→ **What is needed**
For this exercise, output exactly the lines from the opening line of the listing through the line with "331 116 6047", skipping pictures.

-------- Extracted entries --------

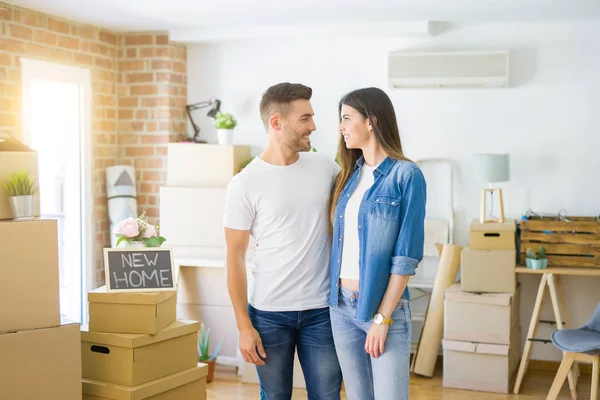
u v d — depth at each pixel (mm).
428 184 5891
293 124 2994
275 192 3006
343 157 2963
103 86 5992
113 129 6137
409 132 5902
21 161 3166
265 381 3137
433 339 5555
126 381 3252
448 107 5828
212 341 5637
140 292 3334
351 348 2922
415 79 5723
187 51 6305
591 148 5613
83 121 5777
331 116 6047
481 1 4883
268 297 3041
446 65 5668
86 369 3357
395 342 2785
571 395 5074
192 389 3520
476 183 5805
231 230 3047
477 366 5234
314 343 3074
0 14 4949
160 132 6102
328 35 5785
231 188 3061
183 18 5520
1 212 3105
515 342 5492
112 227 5996
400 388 2770
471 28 5746
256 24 5766
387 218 2736
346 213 2889
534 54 5664
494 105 5754
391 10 5184
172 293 3473
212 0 4871
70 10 5234
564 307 5520
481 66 5605
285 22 5664
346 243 2891
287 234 3008
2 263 3016
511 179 5754
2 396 3023
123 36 6137
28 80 5211
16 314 3059
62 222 5938
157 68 6086
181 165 5766
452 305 5270
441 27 5777
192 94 6312
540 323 5738
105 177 6047
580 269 5199
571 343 4164
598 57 5566
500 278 5266
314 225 3029
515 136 5734
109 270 3350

--------

→ **Result of this exercise**
u v d — depth at each pixel (mm).
428 184 5891
293 124 2994
275 192 3006
343 157 2963
103 86 5992
113 129 6137
409 132 5902
21 161 3166
265 381 3137
433 339 5555
126 381 3252
448 107 5828
212 341 5637
140 292 3334
351 348 2922
415 79 5723
187 51 6305
591 148 5613
83 121 5777
331 116 6047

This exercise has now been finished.